Start at the line in the entries below that contains "Najbliższe premiery", stop at the line that contains "مجدوا الله فهو للمجد أهل ربنا في السماء", and output exactly the lines in that span, both ends included.

[Stored data entries]
=== Section Start ===

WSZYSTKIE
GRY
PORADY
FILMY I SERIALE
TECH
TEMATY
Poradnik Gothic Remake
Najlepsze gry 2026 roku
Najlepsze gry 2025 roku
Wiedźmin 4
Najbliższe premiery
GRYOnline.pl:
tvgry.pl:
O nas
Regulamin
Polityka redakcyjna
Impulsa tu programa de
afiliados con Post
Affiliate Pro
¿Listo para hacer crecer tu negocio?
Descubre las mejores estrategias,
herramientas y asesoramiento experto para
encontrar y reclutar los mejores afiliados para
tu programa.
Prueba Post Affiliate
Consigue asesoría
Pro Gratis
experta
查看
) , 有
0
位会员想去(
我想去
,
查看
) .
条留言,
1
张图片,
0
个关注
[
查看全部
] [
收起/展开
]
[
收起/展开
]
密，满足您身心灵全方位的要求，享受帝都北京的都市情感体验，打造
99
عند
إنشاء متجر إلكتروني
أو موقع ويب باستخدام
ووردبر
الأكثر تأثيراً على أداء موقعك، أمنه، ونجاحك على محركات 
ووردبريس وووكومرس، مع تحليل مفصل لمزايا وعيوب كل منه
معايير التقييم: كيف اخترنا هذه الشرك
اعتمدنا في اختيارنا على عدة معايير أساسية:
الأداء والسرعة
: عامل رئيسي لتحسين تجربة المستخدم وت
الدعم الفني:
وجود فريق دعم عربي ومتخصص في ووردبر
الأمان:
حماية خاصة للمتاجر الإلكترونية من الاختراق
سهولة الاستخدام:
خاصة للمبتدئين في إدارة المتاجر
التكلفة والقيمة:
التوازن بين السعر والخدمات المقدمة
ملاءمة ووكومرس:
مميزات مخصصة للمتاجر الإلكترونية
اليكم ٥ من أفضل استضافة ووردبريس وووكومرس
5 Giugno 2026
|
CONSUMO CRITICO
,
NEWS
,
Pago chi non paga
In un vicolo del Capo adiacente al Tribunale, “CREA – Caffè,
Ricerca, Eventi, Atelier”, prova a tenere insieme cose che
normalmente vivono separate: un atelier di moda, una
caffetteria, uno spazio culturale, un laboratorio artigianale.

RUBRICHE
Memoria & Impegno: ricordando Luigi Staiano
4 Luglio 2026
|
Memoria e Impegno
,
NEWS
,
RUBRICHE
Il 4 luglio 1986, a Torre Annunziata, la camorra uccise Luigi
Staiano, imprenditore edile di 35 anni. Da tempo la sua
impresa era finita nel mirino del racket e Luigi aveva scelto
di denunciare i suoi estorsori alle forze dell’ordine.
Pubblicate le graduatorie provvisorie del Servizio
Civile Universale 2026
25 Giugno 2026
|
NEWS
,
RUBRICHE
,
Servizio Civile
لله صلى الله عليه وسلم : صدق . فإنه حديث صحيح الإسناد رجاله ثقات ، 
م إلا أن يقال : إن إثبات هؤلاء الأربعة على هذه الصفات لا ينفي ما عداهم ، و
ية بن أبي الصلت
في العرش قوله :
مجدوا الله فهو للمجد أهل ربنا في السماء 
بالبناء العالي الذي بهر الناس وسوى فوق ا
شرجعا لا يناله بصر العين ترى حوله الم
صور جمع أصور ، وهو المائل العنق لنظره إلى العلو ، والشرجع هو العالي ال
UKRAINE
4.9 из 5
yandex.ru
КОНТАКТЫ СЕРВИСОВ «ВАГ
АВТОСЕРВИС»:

=== Section End ===
=== Section Start ===

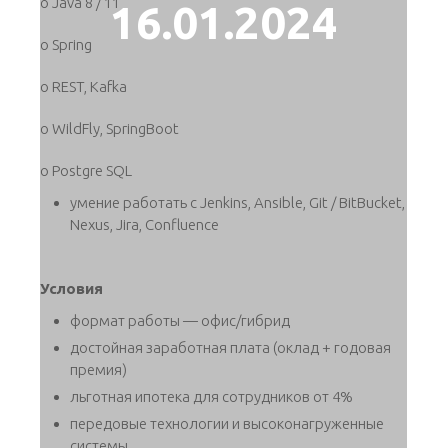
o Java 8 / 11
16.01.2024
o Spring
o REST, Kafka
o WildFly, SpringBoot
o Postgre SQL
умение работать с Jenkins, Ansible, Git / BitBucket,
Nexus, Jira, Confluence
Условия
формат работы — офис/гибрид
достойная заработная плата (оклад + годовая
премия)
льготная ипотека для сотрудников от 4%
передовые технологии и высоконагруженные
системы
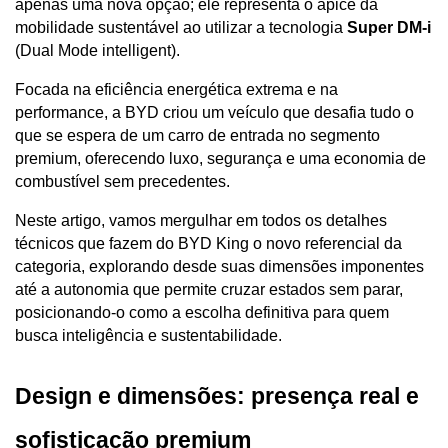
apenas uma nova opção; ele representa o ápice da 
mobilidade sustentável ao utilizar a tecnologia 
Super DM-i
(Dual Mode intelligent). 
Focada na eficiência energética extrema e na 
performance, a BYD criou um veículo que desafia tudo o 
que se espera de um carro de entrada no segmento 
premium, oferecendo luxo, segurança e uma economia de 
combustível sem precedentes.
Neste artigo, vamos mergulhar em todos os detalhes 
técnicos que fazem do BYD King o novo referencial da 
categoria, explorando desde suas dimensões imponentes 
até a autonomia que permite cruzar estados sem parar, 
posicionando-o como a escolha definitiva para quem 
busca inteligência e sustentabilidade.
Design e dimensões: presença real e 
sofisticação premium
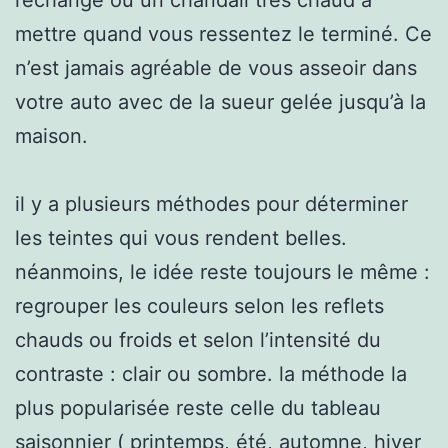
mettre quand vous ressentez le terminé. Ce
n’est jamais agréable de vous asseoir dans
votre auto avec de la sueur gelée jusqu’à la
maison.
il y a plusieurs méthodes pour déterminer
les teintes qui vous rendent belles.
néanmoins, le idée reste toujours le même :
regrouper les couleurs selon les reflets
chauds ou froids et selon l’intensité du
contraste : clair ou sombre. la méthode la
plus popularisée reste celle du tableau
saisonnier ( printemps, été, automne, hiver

=== Section End ===

• [Written response]
Najbliższe premiery
GRYOnline.pl:
tvgry.pl:
O nas
Regulamin
Polityka redakcyjna
Impulsa tu programa de
afiliados con Post
Affiliate Pro
¿Listo para hacer crecer tu negocio?
Descubre las mejores estrategias,
herramientas y asesoramiento experto para
encontrar y reclutar los mejores afiliados para
tu programa.
Prueba Post Affiliate
Consigue asesoría
Pro Gratis
experta
查看
) , 有
0
位会员想去(
我想去
,
查看
) .
条留言,
1
张图片,
0
个关注
[
查看全部
] [
收起/展开
]
[
收起/展开
]
密，满足您身心灵全方位的要求，享受帝都北京的都市情感体验，打造
99
عند
إنشاء متجر إلكتروني
أو موقع ويب باستخدام
ووردبر
الأكثر تأثيراً على أداء موقعك، أمنه، ونجاحك على محركات 
ووردبريس وووكومرس، مع تحليل مفصل لمزايا وعيوب كل منه
معايير التقييم: كيف اخترنا هذه الشرك
اعتمدنا في اختيارنا على عدة معايير أساسية:
الأداء والسرعة
: عامل رئيسي لتحسين تجربة المستخدم وت
الدعم الفني:
وجود فريق دعم عربي ومتخصص في ووردبر
الأمان:
حماية خاصة للمتاجر الإلكترونية من الاختراق
سهولة الاستخدام:
خاصة للمبتدئين في إدارة المتاجر
التكلفة والقيمة:
التوازن بين السعر والخدمات المقدمة
ملاءمة ووكومرس:
مميزات مخصصة للمتاجر الإلكترونية
اليكم ٥ من أفضل استضافة ووردبريس وووكومرس
5 Giugno 2026
|
CONSUMO CRITICO
,
NEWS
,
Pago chi non paga
In un vicolo del Capo adiacente al Tribunale, “CREA – Caffè,
Ricerca, Eventi, Atelier”, prova a tenere insieme cose che
normalmente vivono separate: un atelier di moda, una
caffetteria, uno spazio culturale, un laboratorio artigianale.

RUBRICHE
Memoria & Impegno: ricordando Luigi Staiano
4 Luglio 2026
|
Memoria e Impegno
,
NEWS
,
RUBRICHE
Il 4 luglio 1986, a Torre Annunziata, la camorra uccise Luigi
Staiano, imprenditore edile di 35 anni. Da tempo la sua
impresa era finita nel mirino del racket e Luigi aveva scelto
di denunciare i suoi estorsori alle forze dell’ordine.
Pubblicate le graduatorie provvisorie del Servizio
Civile Universale 2026
25 Giugno 2026
|
NEWS
,
RUBRICHE
,
Servizio Civile
لله صلى الله عليه وسلم : صدق . فإنه حديث صحيح الإسناد رجاله ثقات ، 
م إلا أن يقال : إن إثبات هؤلاء الأربعة على هذه الصفات لا ينفي ما عداهم ، و
ية بن أبي الصلت
في العرش قوله :
مجدوا الله فهو للمجد أهل ربنا في السماء 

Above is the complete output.